·4 min read

How to Put Two PDF Pages Side by Side

A step-by-step guide to combining two PDF files so every page shows both documents next to each other. Free, instant, no software to install.

Most PDF viewers let you view two pages on screen at once, but that is not the same as actually putting them side by side in a way you can share or print. Split-screen works for a quick look. It does not work when you need to hand something off to a colleague, print 30 pages, or review a document without juggling two windows the whole time.

What you actually want is a single PDF where each page already has both documents placed next to each other horizontally. One file, everything aligned, opens in any PDF viewer.

This guide walks you through doing that in under two minutes using a free tool that runs in your browser. Nothing to install, no account needed, and your files stay on your device the whole time.
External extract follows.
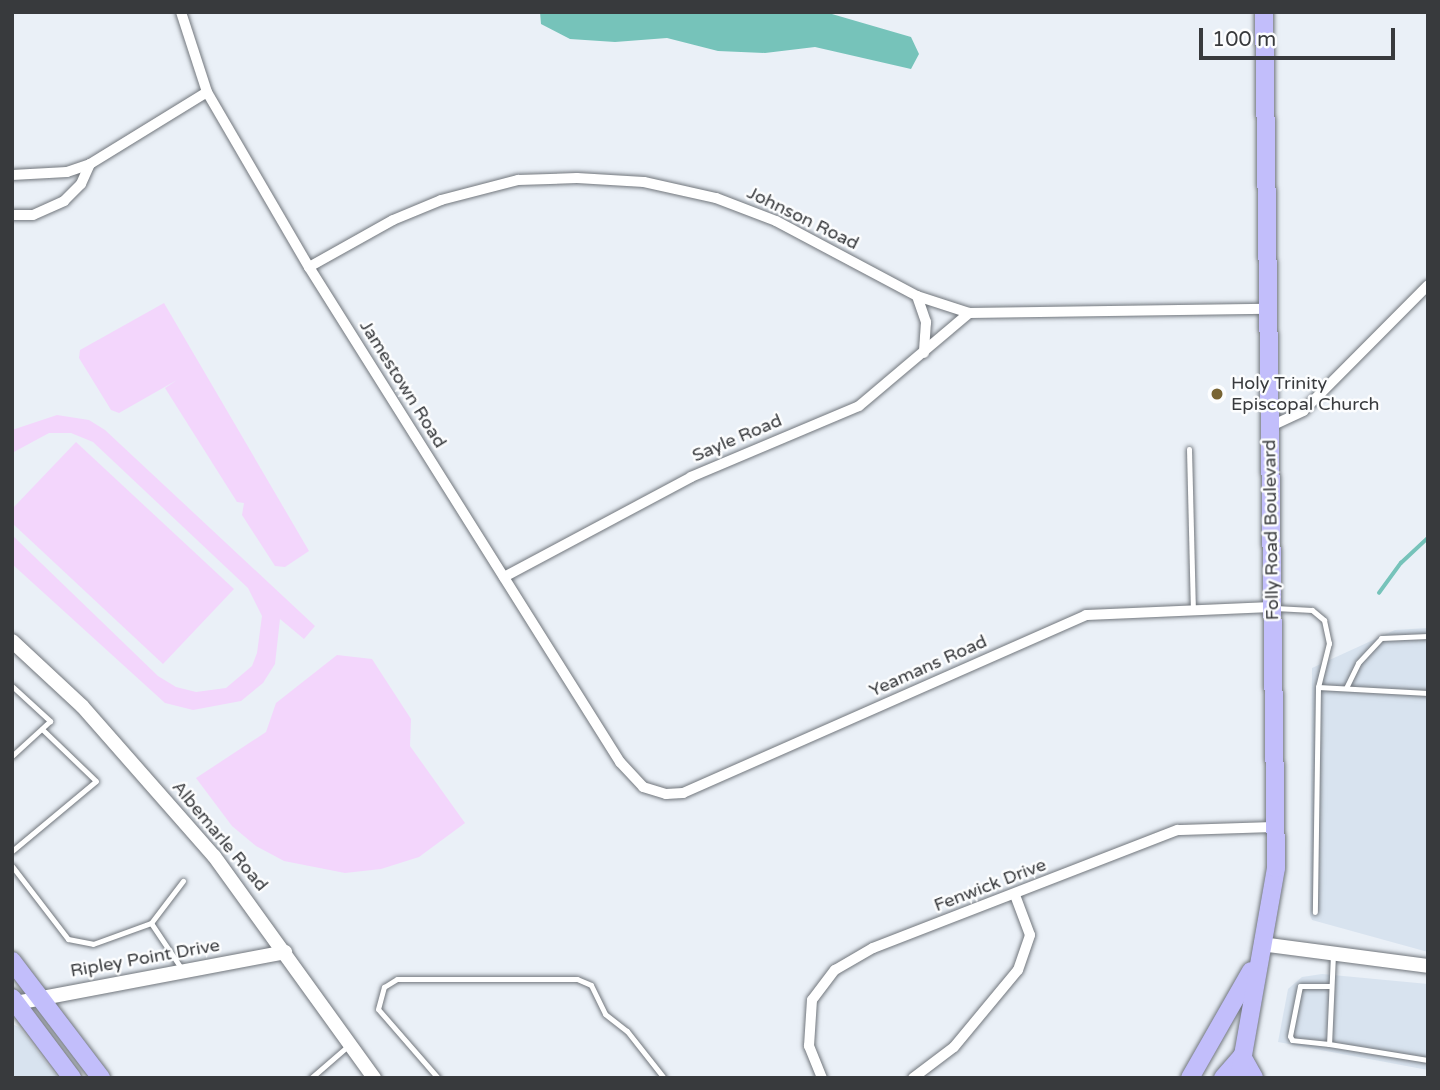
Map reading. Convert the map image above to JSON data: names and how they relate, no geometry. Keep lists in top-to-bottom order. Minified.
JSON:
{"streets":{"main road":["Folly Road Boulevard"],"street":["Johnson Road","Jamestown Road","Sayle Road","Yeamans Road","Albemarle Road","Fenwick Drive","Ripley Point Drive"]},"crossings":[["Johnson Road","Jamestown Road"],["Johnson Road","Sayle Road"],["Johnson Road","Folly Road Boulevard"],["Jamestown Road","Sayle Road"],["Jamestown Road","Yeamans Road"],["Folly Road Boulevard","Yeamans Road"],["Folly Road Boulevard","Fenwick Drive"],["Albemarle Road","Ripley Point Drive"]],"places":["Holy Trinity Episcopal Church"],"scale_bar":"100 m"}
Step-by-Step: Put Two PDF Pages Side by Side

1

Open the PDF merger tool

Head to the homepage. You will see two upload zones sitting side by side, one for each PDF.

2

Upload your first PDF

Drag and drop your first PDF into the left upload zone, or click to browse your files. Once loaded it shows the file name and page count.

3

Upload your second PDF

Same thing for the right zone. This is the document that will appear on the right side of every merged page.

4

Choose a page size option

Three options show up once both files are loaded. "Scale to fit" works best for most people. It matches both pages to the same height so the output looks clean. "Stretch to fill" forces each page into exactly half the width. "Use larger size" keeps original dimensions with no scaling.

5

Click Merge and download

Hit the Merge button. Everything processes in your browser in a few seconds. The merged PDF downloads automatically. Open it in any PDF viewer and you will see both documents side by side on every page.

Which Page Size Option Should You Choose?

The tool offers three ways to handle pages when your two PDFs have different dimensions. Here's when to use each:

Scale to fit (recommended)

Both pages get scaled to the same height and then placed side by side. Aspect ratios stay intact so nothing looks stretched. Use this for most cases, especially document comparison or bilingual PDFs.

Stretch to fill

Each page is stretched to fill exactly half the width of the output page. This gives a perfectly symmetrical layout but can distort the content if the two PDFs have very different proportions.

Use larger size

No scaling is applied. Both pages appear at their original size and are placed next to each other. Good when you need pixel-accurate output and both PDFs are already the same size.

What does the merged PDF actually look like?

Each page in the output is wider than a normal page. The left half shows the corresponding page from your first PDF, the right half shows the same page number from your second PDF. If you scroll through a 10-page merged document, you are reading page 1 of both files together, then page 2 of both files together, and so on.

The output is a standard PDF. It opens in Adobe Reader, Preview on Mac, browser-based PDF viewers, and any other PDF software. You can print it, share it by email, or upload it to Google Drive like any other file.

On paper, it prints best in landscape orientation. Two A4 portrait pages placed side by side produce one A3 landscape page. Most printers handle this without any settings change if you set the paper orientation to landscape before printing.

Your files stay on your device

The tool reads your PDFs locally in the browser and writes the merged file directly to your downloads folder. At no point does your file travel over the internet. If you are working with anything confidential, there is nothing being uploaded.

How browser-based PDF processing works, and why it matters for privacy

Frequently Asked Questions

Can I put two PDF pages side by side without Adobe Acrobat?

Yes. Adobe Acrobat can show two pages on screen at once but it does not actually merge them into a single page. This tool combines both PDFs into a new file where each page shows both documents side by side. No Adobe subscription needed.

What if my two PDFs have different page sizes?

The tool handles it automatically. Pick "Scale to fit" and both pages get scaled to the same height before being placed side by side, so nothing looks stretched or cropped. You can also try "Stretch to fill" or "Use larger size" depending on what you need.

What if my PDFs have different numbers of pages?

The tool works through both files page by page. When the shorter PDF runs out, the remaining pages from the longer one are placed on their side of the output with a blank white area on the other side. Nothing gets cut off.

Is the merged PDF readable on mobile?

Yes, though side-by-side pages are wider than a regular page, so you may need to zoom in on a phone screen. It works best in a desktop PDF viewer or when printed on landscape paper.

Does this work with password-protected PDFs?

No. Remove the password from your PDF first using your PDF viewer, then come back and run the merge.

How is this different from just opening two PDFs in split-screen?

Split-screen means managing two windows and manually keeping them in sync as you scroll. With this tool you get one merged PDF where both documents are already aligned page by page. You can scroll through the whole thing in one window, share it as a single file, or print it without any extra setup.